DailyKOS‘ Joan McCarter uses an amalgamation of articles that one can make into an important argument. It is very unlikely that the Supreme Court will kill Obamacare with a thousand cuts by eliminating subsidies on the federal exchanges.
Republicans’ legal challenge to Obamacare is bogus and they know it
Republicans are working hard to make the general public and the U.S. Supreme Court believe that Congress intended to cut millions of people out of getting subsidies to buy insurance under Obamacare. That’s to prop up the argument of the plaintiffs in the King v. Burwell case intended to gut the law. The plaintiffs, and Republicans, say that the law was written on purpose to exclude people getting insurance through the federal health exchange from getting subsidies. The problem is, history doesn’t reflect it actually happening that way. In fact, many of these Republicans are contradicting statements they made back when the law passed, like Sen. Orrin Hatch (R-UT) and Rep. Paul Ryan (R-WI). They’ve got an even bigger problem making the case now, as uncovered by Brian Beutler.

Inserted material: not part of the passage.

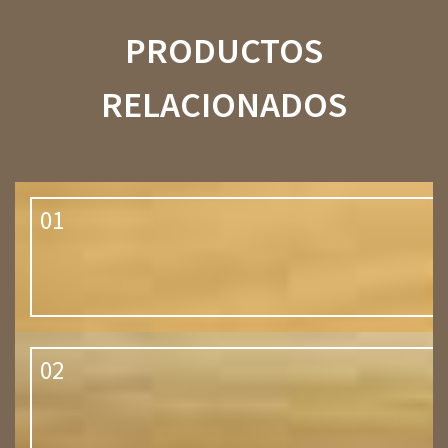
PRODUCTOS
RELACIONADOS
01
02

Back in 2011, one of the first rollback efforts of the law was to repeal the 1099 tax provision of the Affordable Care Act that required all businesses to report many more business expenses, a provision that was supposed to raise over $20 billion for the law. The way Republicans intended to pay for that lost revenue was by setting much stricter requirements for people who received subsidy overpayments; that is by taking much more—in some cases all—of a subsidy back come tax time for an overpayment.
Remember, too, that in 2011 most of the states had made clear whether or not they were going to establish their own exchanges, which is the issue in the King case. So lawmakers then knew that a majority of states were not going to create their own exchanges and would fall back on the federal one. Beutler takes it from there.
The congressional budget office scored the plan as essentially deficit neutral, and Republicans voted for it overwhelmingly. But you see the problem here. If the ACA plainly prohibits subsidies in states that didn’t set up their own exchanges, then there would be no subsidies in those states to claw back. And by April 2011, when the clawback passed, we already knew that multiple states were planning to protest ACA implementation and let the federal government set up their exchanges, including giant states like Florida, which now has a million beneficiaries. They would have needed a different, or additional, pay-for. […]Congress repealed the 1099 provision at an important moment—after multiple states announced that they would step back and let the federal government establish their exchanges, but before the IRS issued its proposed rule stipulating that subsidies would be available on both exchanges. The only thing Congress had to go on when it stiffened the clawback mechanism was its own reading of the Affordable Care Act, and Congress behaved exactly as you would expect. It operated with the understanding that subsidies were universal. [emphasis added]
The CBO scored the repeal of this provision as budget neutral—the subsidy clawback replaced the 1099 revenue, something it could not have done if the only people getting subsidies were the people buying on state exchanges. Republicans clearly accepted that calculation in 2011, because that’s how they were reading the law, too. So to add it up, Republican lawmakers in 2010 were talking about the subsidies as being universally available, none of them—none—were talking about how they were restricted to just some states. But they weren’t just talking about subsidies being universal, they were legislating on that assumption. Which means they’re lying now.